La vie de Méry se scinde en deux époques bien distinctes, et l’on peut dire de lui qu’il a eu deux gloires et deux renommées. La première n’est pas très-connue de la génération actuelle, et pourtant elle fit grand bruit sous la Restauration. Dès ses débuts, Méry se jeta dans le parti bonapartiste et libéral, et il fit avec Barthélémy les Sidéennes et la Villéliade. La Villéliade, payée 25,000 fr., se vendit à un nombre prodigieux d’exemplaires, et, l’intérêt politique évanoui, on peut y admirer encore beaucoup de traits piquants, une force de style et une perfection métrique qui ne furent dépassées que par la nouvelle école. Napoléon en Égypte marque un moment de répit sous le ministère pacificateur de Martignac ; mais bientôt les satires reprennent de plus belle, et cela dure jusqu’à la révolution de Juillet, à laquelle Méry prit une part active. Il collabora avec Barthélémy à la Némésis, un satire en vers qui paraissait chaque semaine, étonnant tour de force poétique qu’on n’a pas oublié et qui ne put se continuer, non pas faute de verve ou de rimes, mais faute de cautionnement. La Némésis muselée, Méry s’en alla rejoindre en Italie les exilés de la famille impériale, à qui il fut toujours dévoué.

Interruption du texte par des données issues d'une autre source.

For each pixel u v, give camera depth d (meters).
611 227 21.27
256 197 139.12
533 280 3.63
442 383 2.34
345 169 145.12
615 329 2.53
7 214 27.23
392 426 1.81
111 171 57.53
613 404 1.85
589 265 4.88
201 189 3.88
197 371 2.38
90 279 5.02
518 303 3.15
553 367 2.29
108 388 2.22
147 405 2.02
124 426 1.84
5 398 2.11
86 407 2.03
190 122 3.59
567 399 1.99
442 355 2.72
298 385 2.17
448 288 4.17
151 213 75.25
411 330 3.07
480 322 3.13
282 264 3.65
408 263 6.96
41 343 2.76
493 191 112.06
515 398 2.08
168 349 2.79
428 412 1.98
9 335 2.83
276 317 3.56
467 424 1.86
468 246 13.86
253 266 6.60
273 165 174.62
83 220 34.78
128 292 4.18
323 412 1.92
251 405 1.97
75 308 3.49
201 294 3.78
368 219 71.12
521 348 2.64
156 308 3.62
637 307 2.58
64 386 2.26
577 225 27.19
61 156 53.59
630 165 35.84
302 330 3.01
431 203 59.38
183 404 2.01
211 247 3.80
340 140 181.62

La seconde réputation de Méry date de cette trilogie de romans : Heva, la Guerre du Nizam, la Floride, où les caractères les plus étranges et les plus originaux se meuvent à travers de fantastiques complications d’événements, dans des paysages grandioses, sauvages ou édéniques. Jamais l’Inde ne fut mieux peinte avec ses forêts impénétrables, ses jungles, ses pagodes, ses lacs pleins de crocodiles sacrés, ses brahmes, ses thugs, ses éléphants, ses tigres, ses maharadjahs et ses résidents anglais. Méry avait une force d’intuition qui lui permettait de supposer avec une merveilleuse exactitude la flore et la faune d’un pays qu’il n’avait jamais vu. Des capitaines au long cours qui avaient fait dix fois le voyage de Marseille à Calcutta ont soutenu que l’auteur d’Héva avait secrètement visité l’Inde.

Méry avait aussi abordé le théâtre. Nous nommerons parmi ses pièces les plus remarquables : l’Univers et la Maison, la Bataille de Toulouse, Guzman le Brave ; mais nous ne voulons pas faire dans ces lignes écrites à la hâte le catalogue de son œuvre considérable, éparpillée d’ailleurs à tous les vents de la publicité.